XIII
HE DISCUSSES THE MUSIC CURE
GOOD-MORNING, Doctor,” said the Idiot, as Capsule, M.D., entered the dining-room, “I am mighty glad you’ve come. I’ve wanted for a long time to ask you about this music cure that everybody is talking about, and get you, if possible, to write me out a list of musical nostrums for every-day use. I noticed last night, before going to bed, that my medicine-chest was about run out. There’s nothing but one quinine pill and a soda-mint drop left in it, and if there’s anything in the music cure, I don’t think I’ll have it filled again. I prefer Wagner to squills, and, compared to the delights of Mozart, Hayden, and Offenbach, those of paregoric are nit.”
“Still rambling, eh?” vouchsafed the Doctor. “You ought to submit your tongue to some scientific student of dynamics. I am inclined to think, from my own observation of its ways, that it contains the germ of perpetual motion.”
“I will consider your suggestion,” replied the Idiot. “Meanwhile, let us consult harmoniously together on the original point. Is there anything in this music cure, and is it true that our medical schools are hereafter to have conservatories attached to them, in which aspiring young M.D.’s are to be taught the materia musica in addition to the materia medica?”

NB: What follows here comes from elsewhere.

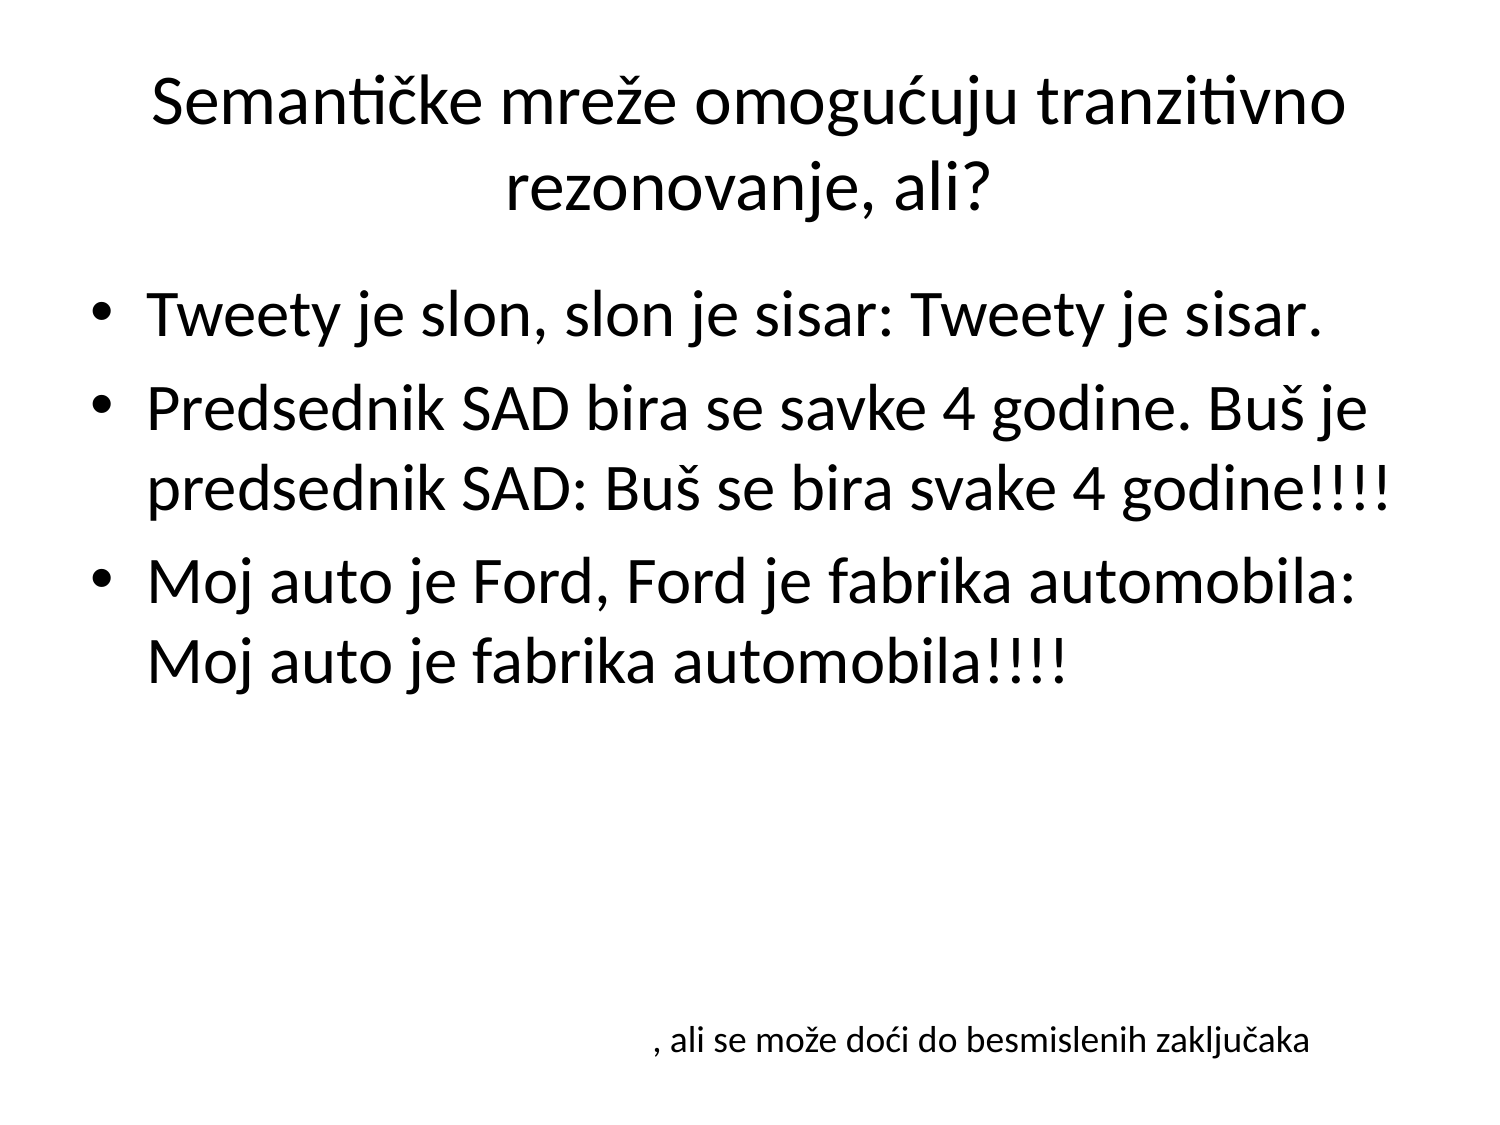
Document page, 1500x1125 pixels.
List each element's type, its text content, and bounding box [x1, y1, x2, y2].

list Tweety je slon, slon je sisar: Tweety je sisar. Predsednik SAD bira se savke 4 godine. Buš je predsednik SAD: Buš se bira svake 4 godine!!!! Moj auto je Ford, Ford je fabrika automobila: Moj auto je fabrika automobila!!!! [75, 262, 1425, 1005]
text_box , ali se može doći do besmislenih zaključaka [637, 1007, 1388, 1068]
title Semantičke mreže omogućuju tranzitivno rezonovanje, ali? [75, 45, 1425, 233]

“I had heard of no such idiotic proposition,” returned the Doctor. “And as for the music cure, I don’t know anything about it; haven’t heard everybody talking about it; and doubt the existence of any such thing outside of that mysterious realm which is bounded by the four corners of your own bright particular cerebellum. What do you mean by the music cure?”
“Why, the papers have been full of it lately,” explained the Idiot. “The claim is made that in music lies the panacea for all human ills. It may not be able to perform a surgical operation like that which is required for the removal of a leg, and I don’t believe even Wagner ever composed a measure that could be counted on successfully to eliminate one’s vermiform appendix from its chief sphere of usefulness; but for other things, like measles, mumps, the snuffles, or indigestion, it is said to be wonderfully efficacious. What I wanted to find out from you was just what composers were best for which specific troubles.”
“You’ll have to go to somebody else for the information,” said the Doctor. “I never heard of the theory, and, as I said before, I don’t believe anybody else has, barring your own sweet self.”
“I have seen a reference to it somewhere,” put in Mr. Whitechoker, coming to the Idiot’s rescue. “As I recall the matter, some lady had been cured of a nervous affection by a scientific application of some musical poultice or other, and the general expectation seems to be that some day we shall find in music a cure for all our human ills, as the Idiot suggests.”
“Thank you, Mr. Whitechoker,” said the Idiot, gratefully ratefuly. “I saw that same item and several others besides, and I have only told the truth when I say that a large number of people are considering the possibilities of music as a substitute for drugs. I am surprised that Dr. Capsule has neither heard nor thought about it, for I should think it would prove to be a pleasant and profitable field for speculation. Even I, who am only a dabbler in medicine and know no more about it than the effects of certain remedies upon my own symptoms, have noticed that music of a certain sort is a sure emollient for nervous conditions.”